Not even Evel Knievel could bridge this budget divide

There is perhaps no better metaphor for life in the Capitol these days than the Grand Canyon, symbolizing not just our gaping budget gap, but also the divide of opinion on solving it.

Like the canyon, California’s gap grew gradually, fed by a multitude of forces moving together to devastate our finances. Population growth, economic downturn, energy crisis, dot-com bust, housing collapse, natural disaster, ballot-box budgeting, healthcare costs, prison overcrowding.

None of them alone could have done so much damage. But together, one after another, year after year, they have brought us here, with a $15-billion deficit that persists despite $12 billion in cumulative cutting in recent years.

The depth of the deficit is exceeded only by the width of the chasm separating Democrats and Republicans who must sooner or later agree on a spending plan. This gap stems from some very basic beliefs about the role of government and community responsibility.

Some of my Republican friends might convince you that our differences focus on a willingness to spend. They have done a great job of painting Democrats as the “tax-and-spenders.” But that’s not what separates us. Republicans are only too happy to spend on programs they like. Several of them came to me and asked that my budget subcommittee protect one pet program or another. The real point of contention is what we think government can and should do.

We think government can and should serve people and make our daily pursuits safer and our outlooks brighter. Voters, on the whole, agree with this. But that’s not to say we are in perfect harmony. Recent statewide opinion polls showed that voters want both low taxes and high government spending. Likewise, they said they were willing to increase taxes, as long as somebody else would pay them. And they wanted massive spending cuts, as long as no programs were affected.

Many people think government spending doesn’t affect them. They have jobs, don’t depend on subsidized childcare, are too young or too healthy for government healthcare. So they go throughout their day unaware of the myriad benefits they take from government.
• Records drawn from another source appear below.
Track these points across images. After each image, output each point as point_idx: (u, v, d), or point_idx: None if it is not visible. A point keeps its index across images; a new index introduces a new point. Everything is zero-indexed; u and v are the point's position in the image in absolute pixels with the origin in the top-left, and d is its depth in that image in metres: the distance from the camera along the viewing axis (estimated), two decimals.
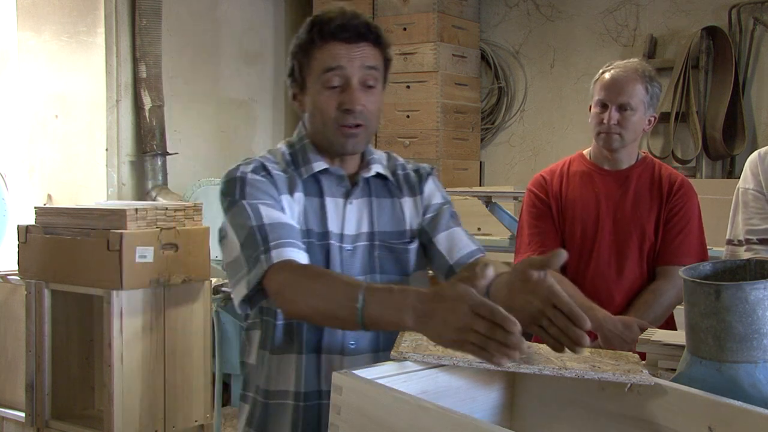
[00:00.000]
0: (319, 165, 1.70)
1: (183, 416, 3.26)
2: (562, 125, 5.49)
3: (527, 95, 5.63)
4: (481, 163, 5.70)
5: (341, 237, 1.68)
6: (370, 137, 1.73)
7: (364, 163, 1.76)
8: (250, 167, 1.66)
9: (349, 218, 1.70)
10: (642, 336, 1.74)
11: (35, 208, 3.38)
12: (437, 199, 1.80)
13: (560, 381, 1.33)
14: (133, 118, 4.75)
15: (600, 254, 2.42)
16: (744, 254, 2.21)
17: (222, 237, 1.66)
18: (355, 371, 1.25)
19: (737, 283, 1.29)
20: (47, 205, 4.40)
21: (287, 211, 1.63)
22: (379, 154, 1.80)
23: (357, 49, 1.64)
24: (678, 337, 1.64)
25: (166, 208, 3.22)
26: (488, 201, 4.02)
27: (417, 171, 1.83)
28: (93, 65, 4.64)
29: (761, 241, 2.21)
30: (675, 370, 1.43)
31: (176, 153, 4.85)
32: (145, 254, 3.07)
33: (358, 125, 1.65)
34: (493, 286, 1.48)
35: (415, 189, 1.79)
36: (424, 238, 1.77)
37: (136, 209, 3.10)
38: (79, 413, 3.35)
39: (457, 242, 1.75)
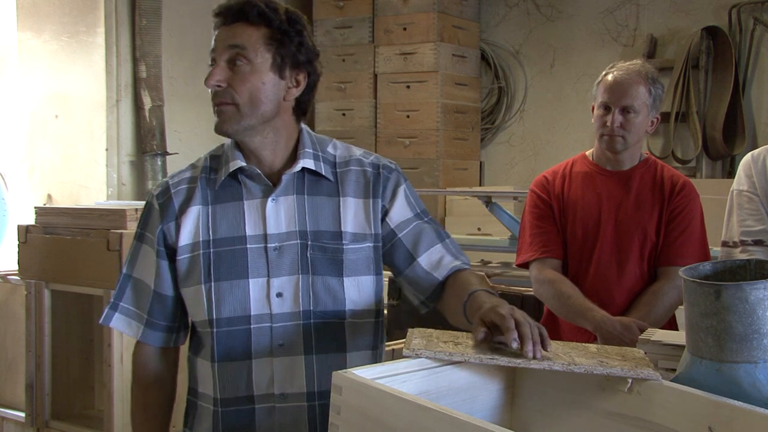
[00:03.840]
0: (236, 164, 1.64)
1: (183, 416, 3.25)
2: (562, 125, 5.48)
3: (527, 95, 5.63)
4: (481, 163, 5.69)
5: (264, 237, 1.60)
6: (251, 119, 1.61)
7: (296, 158, 1.64)
8: (158, 189, 1.70)
9: (271, 217, 1.61)
10: (642, 336, 1.73)
11: (35, 208, 3.38)
12: (407, 214, 1.69)
13: (560, 381, 1.33)
14: (133, 118, 4.74)
15: (601, 255, 2.41)
16: (739, 255, 2.19)
17: None
18: (355, 371, 1.25)
19: (737, 283, 1.29)
20: (47, 205, 4.40)
21: (174, 238, 1.64)
22: (315, 147, 1.66)
23: (229, 30, 1.62)
24: (678, 337, 1.64)
25: None
26: (488, 201, 4.02)
27: (377, 169, 1.68)
28: (93, 65, 4.64)
29: (756, 243, 2.19)
30: (675, 370, 1.42)
31: (176, 153, 4.84)
32: None
33: (223, 103, 1.60)
34: (469, 303, 1.53)
35: (368, 191, 1.66)
36: (401, 259, 1.68)
37: (136, 209, 3.10)
38: (79, 413, 3.34)
39: (440, 259, 1.68)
They wake up and make coffee with water that arrives in their pipes with the help of water districts. It is clean and safe because of regulations and standards set and enforced by government. They eat breakfast made up of food products that are regulated and inspected.

They go to work on a road built and maintained by tax dollars. Or they ride a bus run by a municipal authority. No matter how they travel, they do it where traffic rules and general security enforced by public safety officers.

It’s true that some of us can pay to educate our children without government assistance. But almost no one could maintain their own police and fire departments. And none of us could ever build our own roads and sewers and highways and bridges. We only have those things because we share, because we bundle our resources through taxes and we elect people to spend it in ways that benefits all of us.

And yet, the every-man-for-himself crowd tells us that government is ripping us off. They say we get nothing for our taxes. They say poor people are the only ones who benefit from government, and that the poor and weak should fend for themselves. But the fallacy of that argument is that none of us get through a single day without some help from government, even if we overlook it because of its ubiquity.

Sacrificing all those benefits to avoid restoring the very tax rates that were in place when the economy was blazing hot, makes no sense at all. In fact, once we reach across the ideological divide and agree on a spending plan, we can remind everyone that California is headed not toward a future of decline and decay, but a future of wise investment and robust opportunity.